*Task A*
Summarize the passage on the automatic voltage regulator (AVR) system in two sentences.
*Task B*
Carry on the passage about the AVR system from the point where it stops.

*** Text for analysis Section Begins ***

The manuscript is structured as follows: Section 2 formulates the AVR model with MPC. Section 3 describes the robust MPC Formulation. Section 4 introduces an overview about the arithmetic optimization algorithm. Section 5 presents the results and the discussions of the AVR system. At the end, the conclusion of the proposed work is provided in Section 6.

2. Description of AVR System

The AVR is utilized to regulate the voltage, in which a constant voltage can be obtained by taking the fluctuating voltage. The AVR system can improve the stability of the dynamic generator angle and maintain the operation of the machine through steady-state stability. In addition, the regulation of the DC excitation voltage is utilized to ensure that the permissible limit of the terminal voltage remains for the synchronous machine. Figure 1 illustrates the proposed scheme of the AVR system [4]. It shows that the AVR system consists of an amplifier node, exciter component, generator part, and sensor module. In this study, linear models are utilized for all four components of the AVR system instead of nonlinearity sources and exciter saturation limits. A diagram of a stationary excitation system with the controlled rectifier excitation type is presented in Figure 1a. In this system, the static rectified is controlled to regulate the excitation power. The excitation current is directly applied to the main generator via a slip ring. In order to obtain the actual values of the current and voltage without the noise, the sensor module including the potential transformer (PT) and current transformer (CT) is designed as shown in Figure 1a. Moreover, a block diagram of developed predictive controlled AVR system is presented in Figure 1b. All components of the AVR system are expressed by first-order transfer functions represented by the system gains and time constants [4,56]. A linear state-space form can be derived for AVR from the transfer functions of its components where the state vector “$x(t)=[\begin{array}{cccc}{V}_s(t)& V_t(t)& V_e(t)& V_a(t)\end{array}]$” as in Equations (1) and (2),

$$\stackrel{•}{{\displaystyle x}}=Ax+Bu$$

(1)

*** Text for analysis Section Ends ***
*** Dataset content Section Begins ***

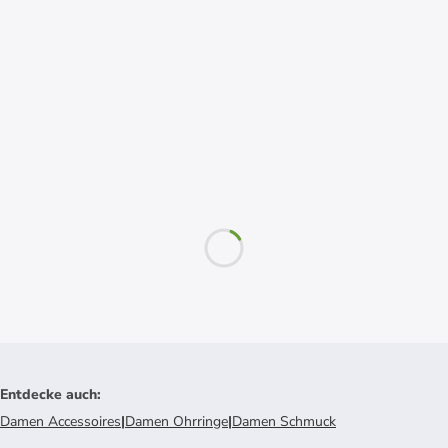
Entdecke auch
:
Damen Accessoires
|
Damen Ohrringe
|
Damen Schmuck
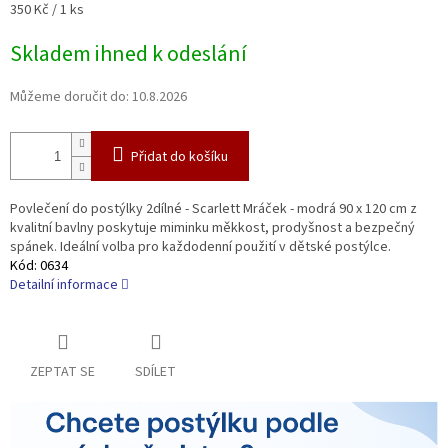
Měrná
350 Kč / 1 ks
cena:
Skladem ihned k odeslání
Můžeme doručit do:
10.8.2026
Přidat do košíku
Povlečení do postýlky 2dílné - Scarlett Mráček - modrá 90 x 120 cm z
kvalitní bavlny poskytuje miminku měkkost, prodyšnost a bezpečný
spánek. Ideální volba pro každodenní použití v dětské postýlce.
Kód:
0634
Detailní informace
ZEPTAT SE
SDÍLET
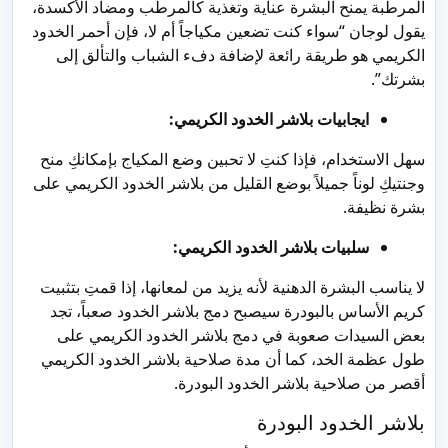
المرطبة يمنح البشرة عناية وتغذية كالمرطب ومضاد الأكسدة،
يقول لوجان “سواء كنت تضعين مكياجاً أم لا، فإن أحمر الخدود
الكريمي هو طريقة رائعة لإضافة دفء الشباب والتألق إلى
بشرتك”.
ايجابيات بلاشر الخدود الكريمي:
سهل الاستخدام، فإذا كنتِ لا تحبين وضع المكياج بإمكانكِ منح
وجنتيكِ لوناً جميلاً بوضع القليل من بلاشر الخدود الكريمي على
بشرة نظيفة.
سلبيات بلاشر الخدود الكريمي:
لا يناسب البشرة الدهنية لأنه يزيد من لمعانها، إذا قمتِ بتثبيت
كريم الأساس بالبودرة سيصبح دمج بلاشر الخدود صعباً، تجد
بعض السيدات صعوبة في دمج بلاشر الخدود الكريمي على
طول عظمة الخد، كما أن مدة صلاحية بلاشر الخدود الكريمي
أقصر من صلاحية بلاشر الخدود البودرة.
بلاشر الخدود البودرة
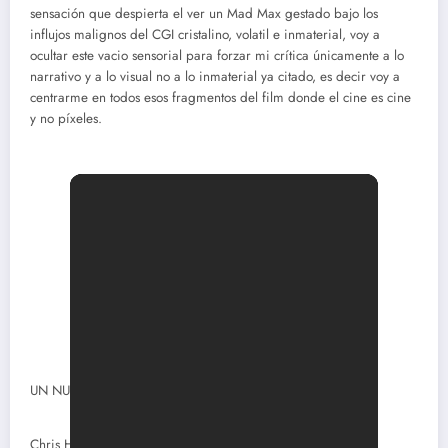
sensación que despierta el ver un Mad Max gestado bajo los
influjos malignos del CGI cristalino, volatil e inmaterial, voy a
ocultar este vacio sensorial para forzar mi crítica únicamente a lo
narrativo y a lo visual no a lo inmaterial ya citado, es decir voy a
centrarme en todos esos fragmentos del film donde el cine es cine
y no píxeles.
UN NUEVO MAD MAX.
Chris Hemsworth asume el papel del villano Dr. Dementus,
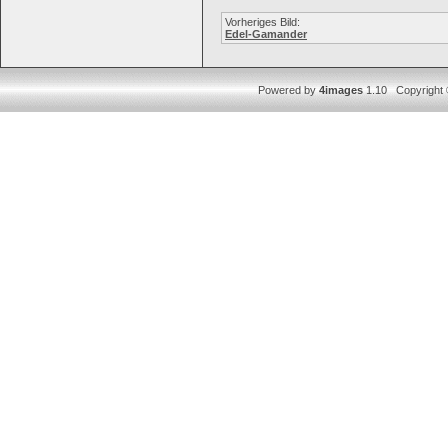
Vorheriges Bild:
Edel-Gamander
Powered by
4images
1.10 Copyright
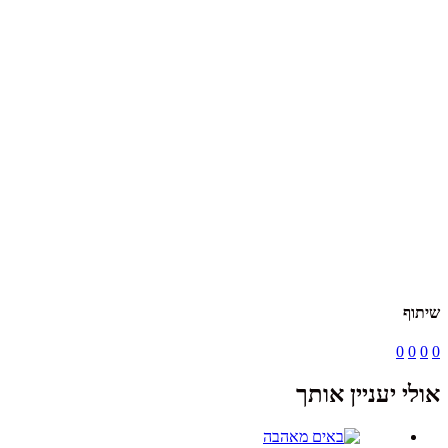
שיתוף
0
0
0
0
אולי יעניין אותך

*** Dataset content Section Ends ***
*** Dataset content Section Begins ***

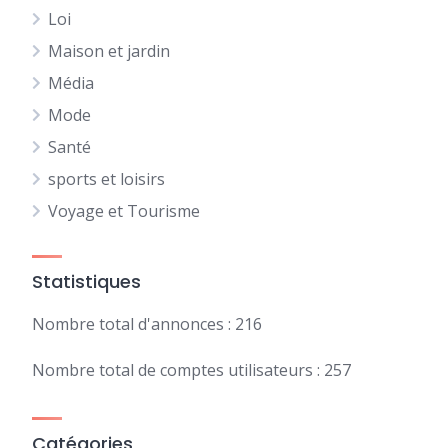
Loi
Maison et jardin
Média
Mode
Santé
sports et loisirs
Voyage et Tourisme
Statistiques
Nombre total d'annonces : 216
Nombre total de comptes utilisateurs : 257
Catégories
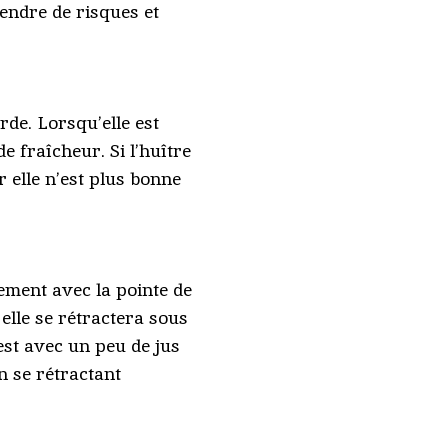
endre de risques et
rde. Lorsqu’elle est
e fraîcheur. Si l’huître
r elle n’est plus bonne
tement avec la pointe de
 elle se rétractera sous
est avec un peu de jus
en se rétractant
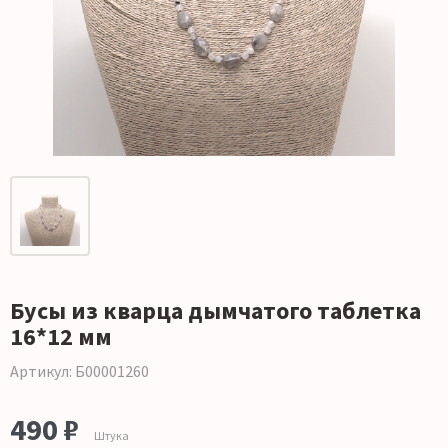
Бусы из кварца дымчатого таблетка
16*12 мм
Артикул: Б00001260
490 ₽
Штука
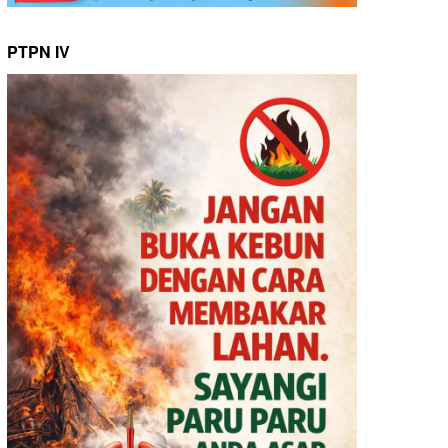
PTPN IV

*** Dataset content Section Ends ***

*Exercise output A*
The manuscript lays out its six sections. It describes the AVR system as regulating voltage to a constant value and improving generator stability, with four components (an amplifier, exciter, generator, and sensor module), each modeled linearly by a first-order transfer function from which a linear state-space form is derived.

*Exercise output B*
$$y=cx$$

(2)

where,

$$A=\left[\begin{array}{cccc}-\frac{1}{T_S}& \frac{K_S}{T_S}& 0& 0\\ 0& -\frac{1}{T_G}& \frac{K_G}{T_G}& 0\\ 0& 0& -\frac{1}{T_E}& \frac{K_E}{T_E}\\ 0& 0& 0& -\frac{1}{T_A}\end{array}\right],$$

$$B={\left[\begin{array}{cccc}0& 0& 0& \frac{K_A}{T_A}\end{array}\right]}^T,$$

$$C=\left[\begin{array}{cccc}1& 0& 0& 0\end{array}\right],$$

• $V_s(t)$ The output voltage from the measuring device
• $V_t(t)$ The terminal voltage of the generator
• $V_e(t)$ The exciter voltage
• $V_a(t)$ The amplifier voltage.

2.1. Formulation of AVR for MPC

The following discrete model in Equations (3) and (4) for the AVR system with sampling time ‘Ts’ is considered [57],

$$x\left(k+1\right)=A_{d}x\left(k\right)+B_{d}u\left(k\right)$$

(3)

$$y\left(k\right)=C_{d}x\left(k\right)$$

(4)

An embedded integrator is combined with the above model in order to provide zero steady-state error as described in Equations (5) and (6),

$$x_a\left(k+1\right)=A_a{x}_a\left(k\right)+B_a\mathsf{\Delta }u\left(k\right)$$

(5)

$$y\left(k\right)=C_a{x}_a\left(k\right)$$

(6)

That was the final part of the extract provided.